*AIM OF THE TASK*.
Word for word, restate all of the entries.

Saved data entries:
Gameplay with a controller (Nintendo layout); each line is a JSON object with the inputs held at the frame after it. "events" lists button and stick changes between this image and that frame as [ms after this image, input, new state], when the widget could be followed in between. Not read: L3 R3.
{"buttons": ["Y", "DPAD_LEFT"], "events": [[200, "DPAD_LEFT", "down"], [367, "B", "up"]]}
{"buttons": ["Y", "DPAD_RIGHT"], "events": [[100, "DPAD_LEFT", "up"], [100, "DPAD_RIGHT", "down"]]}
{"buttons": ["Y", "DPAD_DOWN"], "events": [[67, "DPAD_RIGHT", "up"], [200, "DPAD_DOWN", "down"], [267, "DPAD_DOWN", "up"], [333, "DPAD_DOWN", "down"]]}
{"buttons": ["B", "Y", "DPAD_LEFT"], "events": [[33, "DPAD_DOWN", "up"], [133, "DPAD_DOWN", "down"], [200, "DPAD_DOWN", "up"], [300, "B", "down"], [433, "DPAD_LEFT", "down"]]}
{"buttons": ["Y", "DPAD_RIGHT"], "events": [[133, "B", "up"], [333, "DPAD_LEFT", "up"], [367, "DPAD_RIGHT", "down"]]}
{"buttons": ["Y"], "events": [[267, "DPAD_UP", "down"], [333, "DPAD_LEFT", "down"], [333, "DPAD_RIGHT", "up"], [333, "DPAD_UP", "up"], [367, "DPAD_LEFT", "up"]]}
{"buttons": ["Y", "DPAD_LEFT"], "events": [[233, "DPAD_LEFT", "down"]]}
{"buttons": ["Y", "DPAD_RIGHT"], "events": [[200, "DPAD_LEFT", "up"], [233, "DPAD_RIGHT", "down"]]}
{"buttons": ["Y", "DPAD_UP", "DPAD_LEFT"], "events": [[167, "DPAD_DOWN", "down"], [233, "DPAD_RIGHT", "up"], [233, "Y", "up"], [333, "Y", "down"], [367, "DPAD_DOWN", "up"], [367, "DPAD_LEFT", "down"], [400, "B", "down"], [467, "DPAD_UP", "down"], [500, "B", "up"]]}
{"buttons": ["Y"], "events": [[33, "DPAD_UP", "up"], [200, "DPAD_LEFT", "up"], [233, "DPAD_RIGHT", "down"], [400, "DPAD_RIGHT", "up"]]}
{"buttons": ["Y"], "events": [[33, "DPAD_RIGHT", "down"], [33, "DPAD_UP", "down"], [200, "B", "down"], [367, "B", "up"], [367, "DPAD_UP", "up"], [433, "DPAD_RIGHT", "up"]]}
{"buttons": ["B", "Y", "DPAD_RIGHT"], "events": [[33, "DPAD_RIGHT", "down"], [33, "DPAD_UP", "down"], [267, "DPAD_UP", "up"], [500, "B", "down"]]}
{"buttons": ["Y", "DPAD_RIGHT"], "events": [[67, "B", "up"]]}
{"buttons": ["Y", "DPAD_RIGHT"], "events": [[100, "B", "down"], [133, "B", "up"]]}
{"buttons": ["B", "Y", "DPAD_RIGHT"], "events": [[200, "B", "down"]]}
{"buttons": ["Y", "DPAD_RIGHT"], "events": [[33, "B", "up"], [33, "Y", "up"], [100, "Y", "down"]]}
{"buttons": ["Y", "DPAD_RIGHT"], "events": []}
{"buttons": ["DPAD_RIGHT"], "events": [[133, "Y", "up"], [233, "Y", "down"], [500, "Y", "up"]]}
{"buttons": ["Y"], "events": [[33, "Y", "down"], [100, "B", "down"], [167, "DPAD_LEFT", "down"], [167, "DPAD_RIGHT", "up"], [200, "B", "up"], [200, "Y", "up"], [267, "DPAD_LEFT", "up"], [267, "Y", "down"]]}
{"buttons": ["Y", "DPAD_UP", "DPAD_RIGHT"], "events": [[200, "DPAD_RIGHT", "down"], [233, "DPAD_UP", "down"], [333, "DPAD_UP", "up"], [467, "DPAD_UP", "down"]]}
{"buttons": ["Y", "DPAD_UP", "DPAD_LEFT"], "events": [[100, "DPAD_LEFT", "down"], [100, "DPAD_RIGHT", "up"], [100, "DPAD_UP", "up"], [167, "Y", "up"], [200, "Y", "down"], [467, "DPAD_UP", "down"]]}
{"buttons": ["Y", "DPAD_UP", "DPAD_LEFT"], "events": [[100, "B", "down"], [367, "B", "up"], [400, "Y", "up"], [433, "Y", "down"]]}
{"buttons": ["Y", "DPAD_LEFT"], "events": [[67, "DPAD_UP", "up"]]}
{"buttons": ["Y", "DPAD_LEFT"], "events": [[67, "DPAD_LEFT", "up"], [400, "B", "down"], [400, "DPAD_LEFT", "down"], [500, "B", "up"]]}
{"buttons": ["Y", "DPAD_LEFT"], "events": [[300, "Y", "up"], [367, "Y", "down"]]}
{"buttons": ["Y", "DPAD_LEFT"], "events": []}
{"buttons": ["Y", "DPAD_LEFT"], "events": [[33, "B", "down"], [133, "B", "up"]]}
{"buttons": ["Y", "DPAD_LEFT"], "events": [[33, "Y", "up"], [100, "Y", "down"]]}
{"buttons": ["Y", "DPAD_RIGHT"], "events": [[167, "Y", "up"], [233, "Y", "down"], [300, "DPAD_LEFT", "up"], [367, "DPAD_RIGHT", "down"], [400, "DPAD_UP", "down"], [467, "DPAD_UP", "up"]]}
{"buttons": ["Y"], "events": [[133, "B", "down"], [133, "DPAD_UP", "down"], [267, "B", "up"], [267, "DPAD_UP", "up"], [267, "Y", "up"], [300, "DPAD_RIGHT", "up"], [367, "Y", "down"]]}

*TASK SOLUTION*.
Gameplay with a controller (Nintendo layout); each line is a JSON object with the inputs held at the frame after it. "events" lists button and stick changes between this image and that frame as [ms after this image, input, new state], when the widget could be followed in between. Not read: L3 R3.
{"buttons": ["Y", "DPAD_LEFT"], "events": [[200, "DPAD_LEFT", "down"], [367, "B", "up"]]}
{"buttons": ["Y", "DPAD_RIGHT"], "events": [[100, "DPAD_LEFT", "up"], [100, "DPAD_RIGHT", "down"]]}
{"buttons": ["Y", "DPAD_DOWN"], "events": [[67, "DPAD_RIGHT", "up"], [200, "DPAD_DOWN", "down"], [267, "DPAD_DOWN", "up"], [333, "DPAD_DOWN", "down"]]}
{"buttons": ["B", "Y", "DPAD_LEFT"], "events": [[33, "DPAD_DOWN", "up"], [133, "DPAD_DOWN", "down"], [200, "DPAD_DOWN", "up"], [300, "B", "down"], [433, "DPAD_LEFT", "down"]]}
{"buttons": ["Y", "DPAD_RIGHT"], "events": [[133, "B", "up"], [333, "DPAD_LEFT", "up"], [367, "DPAD_RIGHT", "down"]]}
{"buttons": ["Y"], "events": [[267, "DPAD_UP", "down"], [333, "DPAD_LEFT", "down"], [333, "DPAD_RIGHT", "up"], [333, "DPAD_UP", "up"], [367, "DPAD_LEFT", "up"]]}
{"buttons": ["Y", "DPAD_LEFT"], "events": [[233, "DPAD_LEFT", "down"]]}
{"buttons": ["Y", "DPAD_RIGHT"], "events": [[200, "DPAD_LEFT", "up"], [233, "DPAD_RIGHT", "down"]]}
{"buttons": ["Y", "DPAD_UP", "DPAD_LEFT"], "events": [[167, "DPAD_DOWN", "down"], [233, "DPAD_RIGHT", "up"], [233, "Y", "up"], [333, "Y", "down"], [367, "DPAD_DOWN", "up"], [367, "DPAD_LEFT", "down"], [400, "B", "down"], [467, "DPAD_UP", "down"], [500, "B", "up"]]}
{"buttons": ["Y"], "events": [[33, "DPAD_UP", "up"], [200, "DPAD_LEFT", "up"], [233, "DPAD_RIGHT", "down"], [400, "DPAD_RIGHT", "up"]]}
{"buttons": ["Y"], "events": [[33, "DPAD_RIGHT", "down"], [33, "DPAD_UP", "down"], [200, "B", "down"], [367, "B", "up"], [367, "DPAD_UP", "up"], [433, "DPAD_RIGHT", "up"]]}
{"buttons": ["B", "Y", "DPAD_RIGHT"], "events": [[33, "DPAD_RIGHT", "down"], [33, "DPAD_UP", "down"], [267, "DPAD_UP", "up"], [500, "B", "down"]]}
{"buttons": ["Y", "DPAD_RIGHT"], "events": [[67, "B", "up"]]}
{"buttons": ["Y", "DPAD_RIGHT"], "events": [[100, "B", "down"], [133, "B", "up"]]}
{"buttons": ["B", "Y", "DPAD_RIGHT"], "events": [[200, "B", "down"]]}
{"buttons": ["Y", "DPAD_RIGHT"], "events": [[33, "B", "up"], [33, "Y", "up"], [100, "Y", "down"]]}
{"buttons": ["Y", "DPAD_RIGHT"], "events": []}
{"buttons": ["DPAD_RIGHT"], "events": [[133, "Y", "up"], [233, "Y", "down"], [500, "Y", "up"]]}
{"buttons": ["Y"], "events": [[33, "Y", "down"], [100, "B", "down"], [167, "DPAD_LEFT", "down"], [167, "DPAD_RIGHT", "up"], [200, "B", "up"], [200, "Y", "up"], [267, "DPAD_LEFT", "up"], [267, "Y", "down"]]}
{"buttons": ["Y", "DPAD_UP", "DPAD_RIGHT"], "events": [[200, "DPAD_RIGHT", "down"], [233, "DPAD_UP", "down"], [333, "DPAD_UP", "up"], [467, "DPAD_UP", "down"]]}
{"buttons": ["Y", "DPAD_UP", "DPAD_LEFT"], "events": [[100, "DPAD_LEFT", "down"], [100, "DPAD_RIGHT", "up"], [100, "DPAD_UP", "up"], [167, "Y", "up"], [200, "Y", "down"], [467, "DPAD_UP", "down"]]}
{"buttons": ["Y", "DPAD_UP", "DPAD_LEFT"], "events": [[100, "B", "down"], [367, "B", "up"], [400, "Y", "up"], [433, "Y", "down"]]}
{"buttons": ["Y", "DPAD_LEFT"], "events": [[67, "DPAD_UP", "up"]]}
{"buttons": ["Y", "DPAD_LEFT"], "events": [[67, "DPAD_LEFT", "up"], [400, "B", "down"], [400, "DPAD_LEFT", "down"], [500, "B", "up"]]}
{"buttons": ["Y", "DPAD_LEFT"], "events": [[300, "Y", "up"], [367, "Y", "down"]]}
{"buttons": ["Y", "DPAD_LEFT"], "events": []}
{"buttons": ["Y", "DPAD_LEFT"], "events": [[33, "B", "down"], [133, "B", "up"]]}
{"buttons": ["Y", "DPAD_LEFT"], "events": [[33, "Y", "up"], [100, "Y", "down"]]}
{"buttons": ["Y", "DPAD_RIGHT"], "events": [[167, "Y", "up"], [233, "Y", "down"], [300, "DPAD_LEFT", "up"], [367, "DPAD_RIGHT", "down"], [400, "DPAD_UP", "down"], [467, "DPAD_UP", "up"]]}
{"buttons": ["Y"], "events": [[133, "B", "down"], [133, "DPAD_UP", "down"], [267, "B", "up"], [267, "DPAD_UP", "up"], [267, "Y", "up"], [300, "DPAD_RIGHT", "up"], [367, "Y", "down"]]}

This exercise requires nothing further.